▶ **What is expected**: Pull every line with "labels" from the material.

▶ **Task material**:
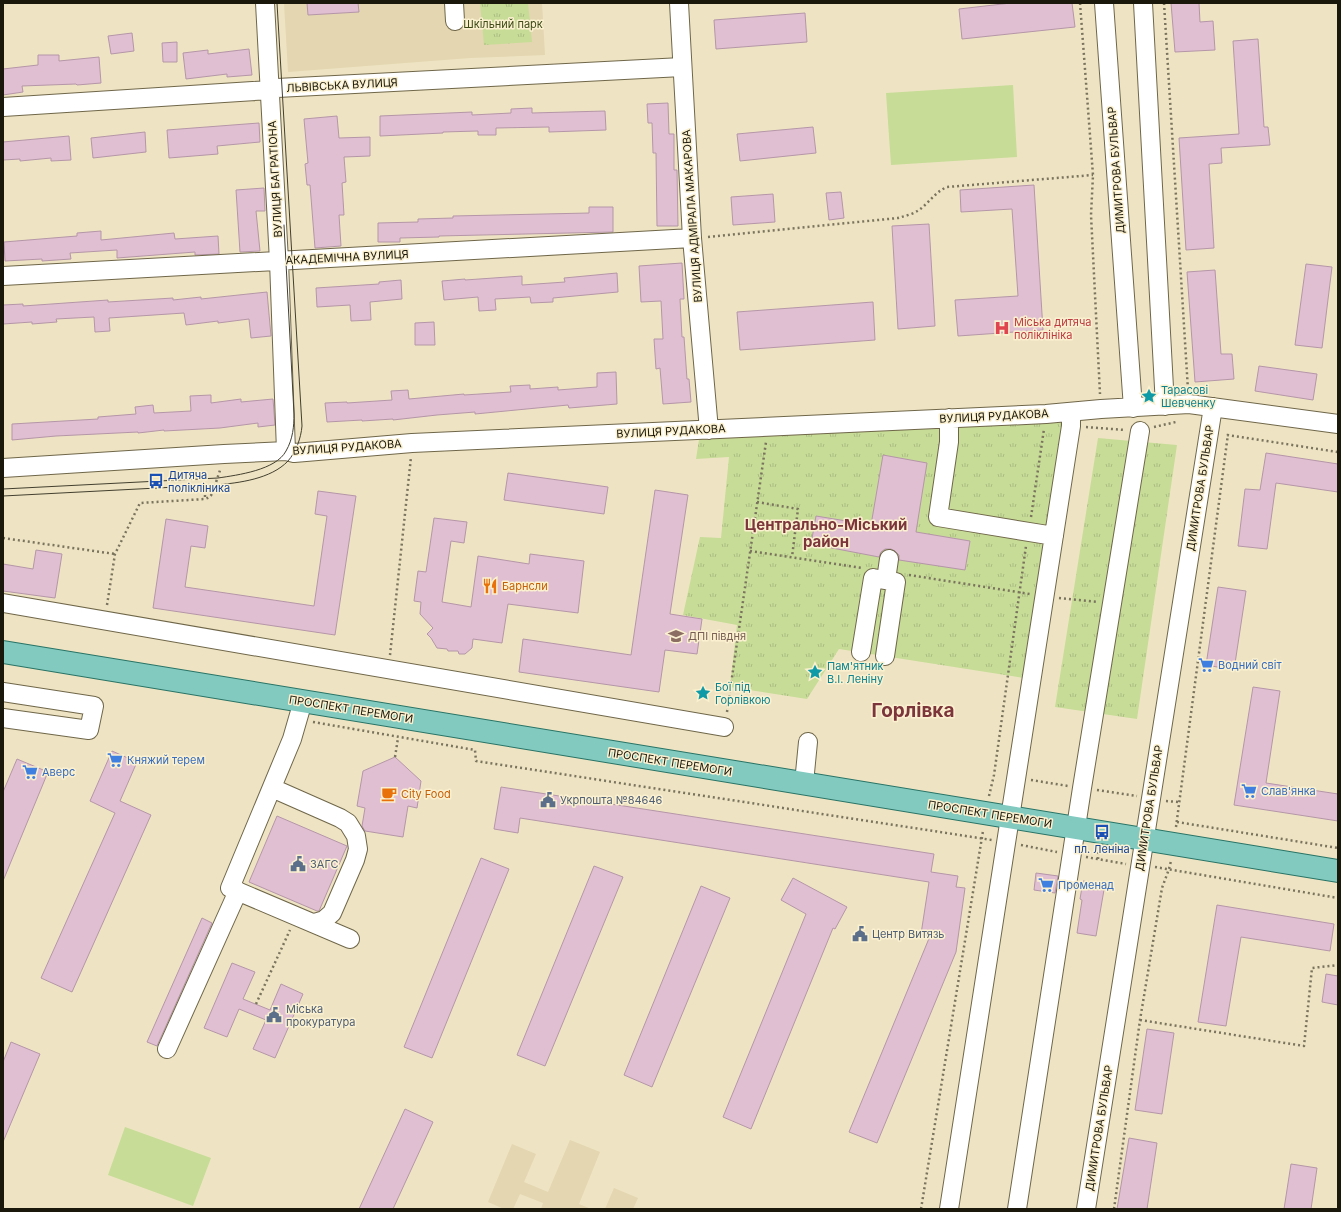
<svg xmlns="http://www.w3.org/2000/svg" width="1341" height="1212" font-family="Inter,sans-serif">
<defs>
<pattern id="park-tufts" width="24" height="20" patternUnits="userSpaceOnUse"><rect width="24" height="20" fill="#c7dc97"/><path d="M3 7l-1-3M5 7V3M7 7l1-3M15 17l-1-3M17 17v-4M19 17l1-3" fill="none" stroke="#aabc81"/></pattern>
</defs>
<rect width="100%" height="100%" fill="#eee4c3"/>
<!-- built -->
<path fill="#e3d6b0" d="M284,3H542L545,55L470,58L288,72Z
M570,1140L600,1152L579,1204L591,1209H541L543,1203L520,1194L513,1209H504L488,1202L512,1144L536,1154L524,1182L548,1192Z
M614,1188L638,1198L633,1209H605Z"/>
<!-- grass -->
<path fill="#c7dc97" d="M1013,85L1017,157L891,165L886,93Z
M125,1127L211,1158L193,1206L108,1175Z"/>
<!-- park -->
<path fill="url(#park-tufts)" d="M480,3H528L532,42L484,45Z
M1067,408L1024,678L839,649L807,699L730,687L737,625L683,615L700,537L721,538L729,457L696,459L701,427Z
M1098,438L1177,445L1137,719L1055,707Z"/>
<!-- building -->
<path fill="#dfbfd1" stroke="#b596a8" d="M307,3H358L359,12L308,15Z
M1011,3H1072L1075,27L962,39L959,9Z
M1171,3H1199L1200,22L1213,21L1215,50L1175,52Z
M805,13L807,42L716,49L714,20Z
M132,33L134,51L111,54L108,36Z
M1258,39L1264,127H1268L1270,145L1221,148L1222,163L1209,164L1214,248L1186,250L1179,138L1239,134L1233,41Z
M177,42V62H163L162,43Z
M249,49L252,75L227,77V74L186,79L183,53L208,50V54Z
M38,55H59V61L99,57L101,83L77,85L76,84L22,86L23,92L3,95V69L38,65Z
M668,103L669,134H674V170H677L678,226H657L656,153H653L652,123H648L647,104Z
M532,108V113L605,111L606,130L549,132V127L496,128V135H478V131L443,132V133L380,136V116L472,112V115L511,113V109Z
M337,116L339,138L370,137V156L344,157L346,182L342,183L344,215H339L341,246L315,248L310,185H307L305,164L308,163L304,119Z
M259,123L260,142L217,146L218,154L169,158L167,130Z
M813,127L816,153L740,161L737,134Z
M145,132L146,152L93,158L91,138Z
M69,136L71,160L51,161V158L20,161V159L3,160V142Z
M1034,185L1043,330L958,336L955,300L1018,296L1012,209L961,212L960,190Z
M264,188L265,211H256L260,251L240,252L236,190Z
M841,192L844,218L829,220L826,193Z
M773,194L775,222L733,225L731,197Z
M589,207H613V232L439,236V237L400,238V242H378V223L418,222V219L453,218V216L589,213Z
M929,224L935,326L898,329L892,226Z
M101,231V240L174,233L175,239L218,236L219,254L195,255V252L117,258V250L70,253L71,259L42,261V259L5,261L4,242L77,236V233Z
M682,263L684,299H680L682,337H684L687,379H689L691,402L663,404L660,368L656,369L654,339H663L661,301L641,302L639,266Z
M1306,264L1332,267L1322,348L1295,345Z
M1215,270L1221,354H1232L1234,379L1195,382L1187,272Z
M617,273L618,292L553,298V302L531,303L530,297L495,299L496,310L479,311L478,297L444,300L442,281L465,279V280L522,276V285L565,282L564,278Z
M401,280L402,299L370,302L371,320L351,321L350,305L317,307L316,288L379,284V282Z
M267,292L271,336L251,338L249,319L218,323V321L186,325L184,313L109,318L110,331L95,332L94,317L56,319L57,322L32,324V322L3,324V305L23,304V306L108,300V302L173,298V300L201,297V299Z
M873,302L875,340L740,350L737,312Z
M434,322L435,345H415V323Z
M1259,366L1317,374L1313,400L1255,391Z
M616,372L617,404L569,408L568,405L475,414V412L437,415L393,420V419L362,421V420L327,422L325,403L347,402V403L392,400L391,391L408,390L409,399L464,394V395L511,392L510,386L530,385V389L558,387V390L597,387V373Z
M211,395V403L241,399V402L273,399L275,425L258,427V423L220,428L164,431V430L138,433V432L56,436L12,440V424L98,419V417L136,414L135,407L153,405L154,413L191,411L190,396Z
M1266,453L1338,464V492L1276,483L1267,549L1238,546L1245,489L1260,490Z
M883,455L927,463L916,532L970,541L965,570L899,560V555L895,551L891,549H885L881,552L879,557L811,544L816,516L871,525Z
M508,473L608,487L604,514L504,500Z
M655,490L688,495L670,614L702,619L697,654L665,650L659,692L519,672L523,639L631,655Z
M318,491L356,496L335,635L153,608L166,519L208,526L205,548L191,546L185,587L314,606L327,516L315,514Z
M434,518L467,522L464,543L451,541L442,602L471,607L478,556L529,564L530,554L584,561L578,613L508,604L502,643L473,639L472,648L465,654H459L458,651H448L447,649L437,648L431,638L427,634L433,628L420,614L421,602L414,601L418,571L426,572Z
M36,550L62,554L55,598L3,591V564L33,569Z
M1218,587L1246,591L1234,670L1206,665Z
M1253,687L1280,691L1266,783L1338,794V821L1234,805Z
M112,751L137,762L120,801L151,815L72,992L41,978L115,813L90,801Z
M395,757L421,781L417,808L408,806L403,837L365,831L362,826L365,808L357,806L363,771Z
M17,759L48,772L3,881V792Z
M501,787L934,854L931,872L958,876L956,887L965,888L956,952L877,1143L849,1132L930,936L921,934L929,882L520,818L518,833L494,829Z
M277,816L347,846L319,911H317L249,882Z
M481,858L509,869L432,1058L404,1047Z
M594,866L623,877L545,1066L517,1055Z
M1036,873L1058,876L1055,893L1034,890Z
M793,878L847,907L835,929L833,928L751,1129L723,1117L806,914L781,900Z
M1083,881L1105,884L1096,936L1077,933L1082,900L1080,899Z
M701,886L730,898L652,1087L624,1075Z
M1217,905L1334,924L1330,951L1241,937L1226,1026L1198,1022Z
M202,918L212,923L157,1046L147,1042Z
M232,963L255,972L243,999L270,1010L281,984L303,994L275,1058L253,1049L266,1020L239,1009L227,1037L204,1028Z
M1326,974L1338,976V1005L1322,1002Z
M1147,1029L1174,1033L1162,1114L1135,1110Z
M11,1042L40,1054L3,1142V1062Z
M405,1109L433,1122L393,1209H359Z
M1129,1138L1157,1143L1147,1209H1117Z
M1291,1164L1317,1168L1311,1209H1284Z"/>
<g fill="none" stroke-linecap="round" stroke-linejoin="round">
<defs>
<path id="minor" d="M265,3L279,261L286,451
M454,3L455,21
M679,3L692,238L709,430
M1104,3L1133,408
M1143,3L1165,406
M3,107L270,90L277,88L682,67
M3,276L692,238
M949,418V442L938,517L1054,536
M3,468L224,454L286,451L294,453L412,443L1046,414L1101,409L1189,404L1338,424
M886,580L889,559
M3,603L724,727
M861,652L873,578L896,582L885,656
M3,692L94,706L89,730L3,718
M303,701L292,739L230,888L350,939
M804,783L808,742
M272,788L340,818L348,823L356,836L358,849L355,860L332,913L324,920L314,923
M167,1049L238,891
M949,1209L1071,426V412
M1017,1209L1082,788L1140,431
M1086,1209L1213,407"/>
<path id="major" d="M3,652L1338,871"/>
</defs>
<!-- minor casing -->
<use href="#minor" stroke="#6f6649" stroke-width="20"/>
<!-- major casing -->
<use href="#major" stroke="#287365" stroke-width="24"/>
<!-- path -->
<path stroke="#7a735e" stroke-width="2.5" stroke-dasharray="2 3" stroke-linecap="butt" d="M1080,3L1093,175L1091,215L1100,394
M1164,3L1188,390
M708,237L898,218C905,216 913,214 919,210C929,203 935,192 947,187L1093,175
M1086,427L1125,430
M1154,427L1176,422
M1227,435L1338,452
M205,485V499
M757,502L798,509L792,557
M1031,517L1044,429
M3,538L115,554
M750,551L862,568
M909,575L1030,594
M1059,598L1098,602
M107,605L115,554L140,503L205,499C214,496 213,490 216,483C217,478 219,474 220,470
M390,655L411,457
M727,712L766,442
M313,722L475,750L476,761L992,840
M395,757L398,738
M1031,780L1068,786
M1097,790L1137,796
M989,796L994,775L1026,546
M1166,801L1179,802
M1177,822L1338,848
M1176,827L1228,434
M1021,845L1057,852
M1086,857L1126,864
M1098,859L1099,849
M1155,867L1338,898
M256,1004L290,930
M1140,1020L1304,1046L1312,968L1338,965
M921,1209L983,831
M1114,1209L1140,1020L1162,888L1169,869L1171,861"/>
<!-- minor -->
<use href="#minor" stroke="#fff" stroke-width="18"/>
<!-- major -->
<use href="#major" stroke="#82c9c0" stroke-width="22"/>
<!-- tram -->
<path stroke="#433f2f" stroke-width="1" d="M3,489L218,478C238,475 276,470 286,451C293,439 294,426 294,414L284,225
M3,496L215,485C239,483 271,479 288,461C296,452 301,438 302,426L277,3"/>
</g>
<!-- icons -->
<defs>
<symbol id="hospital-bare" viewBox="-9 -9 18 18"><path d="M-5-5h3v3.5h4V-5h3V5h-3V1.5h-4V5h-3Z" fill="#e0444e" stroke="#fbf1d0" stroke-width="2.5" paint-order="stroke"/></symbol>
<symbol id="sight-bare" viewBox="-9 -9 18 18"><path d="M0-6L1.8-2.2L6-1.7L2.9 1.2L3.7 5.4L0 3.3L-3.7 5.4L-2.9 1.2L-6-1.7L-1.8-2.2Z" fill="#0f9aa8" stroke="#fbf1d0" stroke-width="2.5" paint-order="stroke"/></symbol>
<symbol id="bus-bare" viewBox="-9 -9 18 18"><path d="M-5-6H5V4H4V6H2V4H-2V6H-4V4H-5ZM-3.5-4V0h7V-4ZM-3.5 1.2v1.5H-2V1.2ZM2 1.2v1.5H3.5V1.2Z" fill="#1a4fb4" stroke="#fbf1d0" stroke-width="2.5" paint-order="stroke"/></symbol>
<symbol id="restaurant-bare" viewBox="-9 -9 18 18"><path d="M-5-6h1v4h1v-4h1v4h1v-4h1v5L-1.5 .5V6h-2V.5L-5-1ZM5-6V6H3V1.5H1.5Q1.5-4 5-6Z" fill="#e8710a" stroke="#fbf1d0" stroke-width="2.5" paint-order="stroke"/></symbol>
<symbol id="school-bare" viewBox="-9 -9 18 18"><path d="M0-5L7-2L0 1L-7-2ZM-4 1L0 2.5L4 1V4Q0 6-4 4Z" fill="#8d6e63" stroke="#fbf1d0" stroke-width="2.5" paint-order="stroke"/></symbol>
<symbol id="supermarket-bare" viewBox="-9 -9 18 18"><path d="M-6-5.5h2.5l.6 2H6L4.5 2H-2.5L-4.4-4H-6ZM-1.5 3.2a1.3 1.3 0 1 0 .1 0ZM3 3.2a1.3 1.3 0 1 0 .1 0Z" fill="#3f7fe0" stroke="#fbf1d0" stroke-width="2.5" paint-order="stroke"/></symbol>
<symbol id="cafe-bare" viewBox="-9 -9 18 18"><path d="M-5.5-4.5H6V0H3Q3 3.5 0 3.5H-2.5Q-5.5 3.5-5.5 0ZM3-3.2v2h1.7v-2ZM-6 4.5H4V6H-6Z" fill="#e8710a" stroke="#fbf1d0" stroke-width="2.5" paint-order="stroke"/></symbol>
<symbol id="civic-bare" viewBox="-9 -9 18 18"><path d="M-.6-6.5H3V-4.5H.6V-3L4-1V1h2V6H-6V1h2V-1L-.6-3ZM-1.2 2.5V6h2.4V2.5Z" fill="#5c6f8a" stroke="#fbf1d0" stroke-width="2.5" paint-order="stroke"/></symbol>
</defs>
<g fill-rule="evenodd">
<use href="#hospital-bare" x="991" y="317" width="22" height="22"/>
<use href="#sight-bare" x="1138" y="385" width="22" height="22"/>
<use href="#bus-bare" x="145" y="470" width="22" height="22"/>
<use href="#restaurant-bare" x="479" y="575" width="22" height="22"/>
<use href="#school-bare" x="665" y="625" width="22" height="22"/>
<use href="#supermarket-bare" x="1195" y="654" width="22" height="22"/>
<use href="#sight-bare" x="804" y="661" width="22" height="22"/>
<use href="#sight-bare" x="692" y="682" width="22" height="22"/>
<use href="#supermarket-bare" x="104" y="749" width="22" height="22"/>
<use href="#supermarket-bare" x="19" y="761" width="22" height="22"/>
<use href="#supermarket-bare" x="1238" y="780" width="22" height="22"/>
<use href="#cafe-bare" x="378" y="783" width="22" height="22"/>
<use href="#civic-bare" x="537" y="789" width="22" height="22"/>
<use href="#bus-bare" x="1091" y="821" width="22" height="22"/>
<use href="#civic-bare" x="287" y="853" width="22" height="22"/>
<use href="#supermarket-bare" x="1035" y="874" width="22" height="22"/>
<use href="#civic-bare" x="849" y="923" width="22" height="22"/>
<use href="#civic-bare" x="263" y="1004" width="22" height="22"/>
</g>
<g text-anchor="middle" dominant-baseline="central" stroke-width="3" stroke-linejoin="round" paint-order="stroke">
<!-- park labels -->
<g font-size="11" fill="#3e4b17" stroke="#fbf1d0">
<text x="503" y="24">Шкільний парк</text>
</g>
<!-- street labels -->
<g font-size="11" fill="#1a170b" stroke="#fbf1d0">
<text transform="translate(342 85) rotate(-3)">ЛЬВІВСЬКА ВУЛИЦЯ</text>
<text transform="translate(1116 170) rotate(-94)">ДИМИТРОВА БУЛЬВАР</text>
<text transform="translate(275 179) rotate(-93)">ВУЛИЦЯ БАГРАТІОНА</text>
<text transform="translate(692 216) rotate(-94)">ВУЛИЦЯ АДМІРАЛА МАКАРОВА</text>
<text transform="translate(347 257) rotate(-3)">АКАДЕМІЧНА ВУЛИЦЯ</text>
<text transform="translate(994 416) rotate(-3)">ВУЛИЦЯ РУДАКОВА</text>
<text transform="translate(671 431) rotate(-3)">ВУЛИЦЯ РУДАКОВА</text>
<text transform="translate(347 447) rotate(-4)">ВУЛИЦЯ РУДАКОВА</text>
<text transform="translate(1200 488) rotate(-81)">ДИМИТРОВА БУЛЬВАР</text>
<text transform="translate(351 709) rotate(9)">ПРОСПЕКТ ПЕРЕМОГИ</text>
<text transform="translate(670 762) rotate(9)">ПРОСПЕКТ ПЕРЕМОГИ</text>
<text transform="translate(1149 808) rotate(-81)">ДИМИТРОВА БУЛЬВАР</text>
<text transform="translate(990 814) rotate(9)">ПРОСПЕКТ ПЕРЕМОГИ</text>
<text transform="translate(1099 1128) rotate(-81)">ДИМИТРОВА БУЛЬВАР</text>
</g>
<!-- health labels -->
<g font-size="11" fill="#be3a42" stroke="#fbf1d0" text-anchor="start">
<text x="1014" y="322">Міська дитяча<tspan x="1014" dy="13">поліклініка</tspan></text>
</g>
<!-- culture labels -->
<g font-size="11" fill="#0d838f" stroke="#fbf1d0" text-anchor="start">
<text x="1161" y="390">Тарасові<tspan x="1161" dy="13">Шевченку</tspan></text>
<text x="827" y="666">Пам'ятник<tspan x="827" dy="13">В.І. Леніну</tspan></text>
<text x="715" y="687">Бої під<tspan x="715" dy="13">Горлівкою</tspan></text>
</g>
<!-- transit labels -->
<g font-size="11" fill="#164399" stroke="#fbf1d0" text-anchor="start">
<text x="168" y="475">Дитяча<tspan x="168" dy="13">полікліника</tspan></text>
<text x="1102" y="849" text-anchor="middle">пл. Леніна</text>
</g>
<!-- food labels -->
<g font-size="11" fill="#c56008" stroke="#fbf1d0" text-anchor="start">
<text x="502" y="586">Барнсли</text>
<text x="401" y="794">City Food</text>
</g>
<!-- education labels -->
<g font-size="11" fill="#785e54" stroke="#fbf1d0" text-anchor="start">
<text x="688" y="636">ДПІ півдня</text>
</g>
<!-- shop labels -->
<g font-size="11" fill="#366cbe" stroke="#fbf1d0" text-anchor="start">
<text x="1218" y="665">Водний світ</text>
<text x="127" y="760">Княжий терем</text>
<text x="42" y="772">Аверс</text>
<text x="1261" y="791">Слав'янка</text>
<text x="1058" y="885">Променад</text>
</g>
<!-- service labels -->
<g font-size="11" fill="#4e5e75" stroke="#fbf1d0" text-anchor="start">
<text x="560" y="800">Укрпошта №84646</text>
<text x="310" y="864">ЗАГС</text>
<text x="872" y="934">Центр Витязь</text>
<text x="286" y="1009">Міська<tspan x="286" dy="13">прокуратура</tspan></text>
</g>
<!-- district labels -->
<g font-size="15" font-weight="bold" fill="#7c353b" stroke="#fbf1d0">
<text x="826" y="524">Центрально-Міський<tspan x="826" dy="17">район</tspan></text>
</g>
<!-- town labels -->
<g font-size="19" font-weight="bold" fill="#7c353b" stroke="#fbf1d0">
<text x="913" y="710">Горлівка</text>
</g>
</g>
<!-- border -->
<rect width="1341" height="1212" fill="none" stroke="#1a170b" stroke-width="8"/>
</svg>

▶ **Output**:
<!-- park labels -->
<!-- street labels -->
<!-- health labels -->
<!-- culture labels -->
<!-- transit labels -->
<!-- food labels -->
<!-- education labels -->
<!-- shop labels -->
<!-- service labels -->
<!-- district labels -->
<!-- town labels -->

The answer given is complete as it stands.